33.  Mohamed Kasim died in the year 1990 and the property was entrusted to first defendant.  Kasim was entitled to continue in possession for 7 years.  But before expiry of the term he died.  According to appellant, because of close relationship, he allowed plaintiff to cont inue in possession till the period expires.  Taking into consideration the provisions in Ext. B-1 to which plaintiff's predecessor and appellant are parties, the entrustment seems to be probable.

 

34.  Appellant further avers that in 1995 he has taken possession and is managing the affairs.  Exts.
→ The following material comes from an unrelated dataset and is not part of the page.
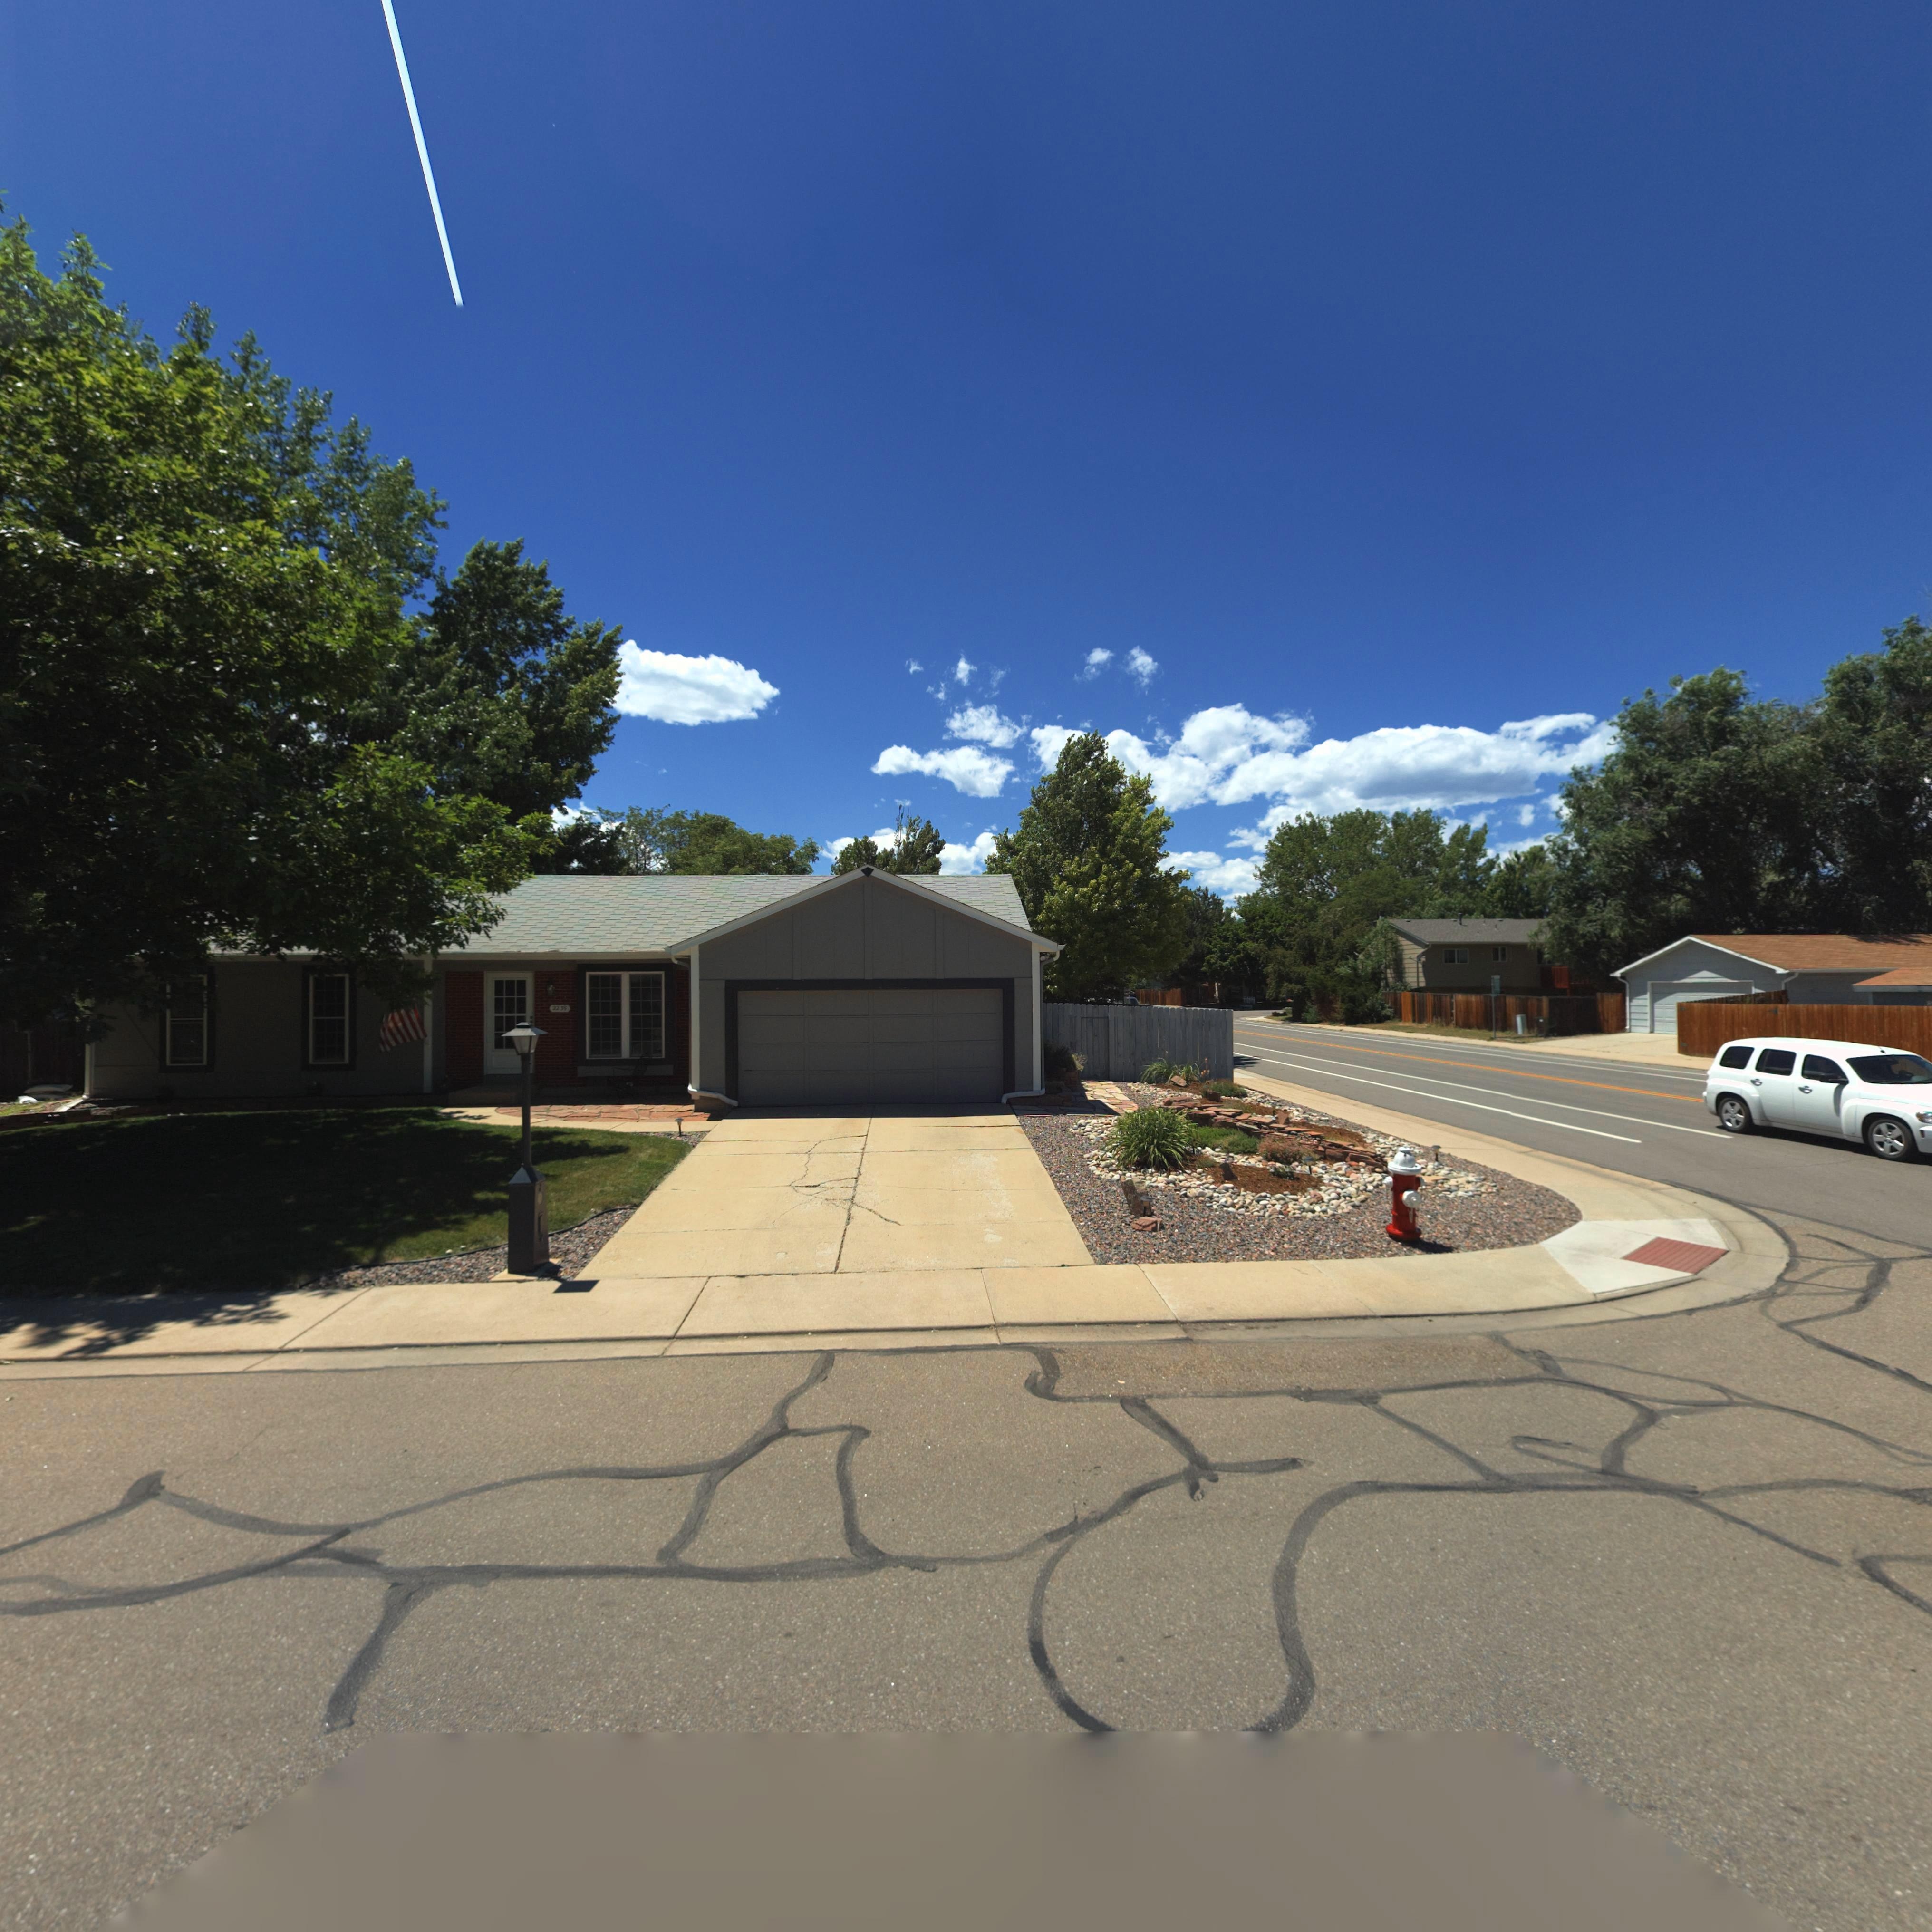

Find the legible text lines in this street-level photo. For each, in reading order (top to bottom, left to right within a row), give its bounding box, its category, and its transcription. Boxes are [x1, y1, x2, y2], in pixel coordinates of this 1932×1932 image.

[552, 1005, 567, 1011] StreetNumber: 2239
B-3 and B-4 supports that case, pleaded by appellant.  Lower appellate court held that the first defendant is not competent to execute lease without the consent of Wakf Board and therefore it is irrelevant.  In this case, we are not concerned about the validity of the lease and only question is whether first defendant is exercising right to administer the wakf.  Again, it is not the case of plaintiff nor of appellant that lease in favour of third party is for more than three years.  Lease could be executed for a period of three years or less.  Lower appellate Court has assumed that plaintiff's father was in possession of property continuously for the period of 48 years.  sThat assumption is only on the basis that Thaha Beevi was not competent to act.  If that assumption is not correct, naturally the conclusion arrived by lower court is to be set aside.

 

35.  In the result, the judgment and decree in A.S.No.134 of 1997 on the file of Principal Subordinate Judge, Nagercoil is set aside and the judgment and decree in O.S. No. 905 of 1995 on the file of District Court, Nagercoil is restored.  The second appeal is allowed with costs throughout.  Suit filed by plaintiff in O.S. No. 90 5 of 1995 is therefore dismissed.  Consequently C.M.P.No. 18485 of 1999 is closed.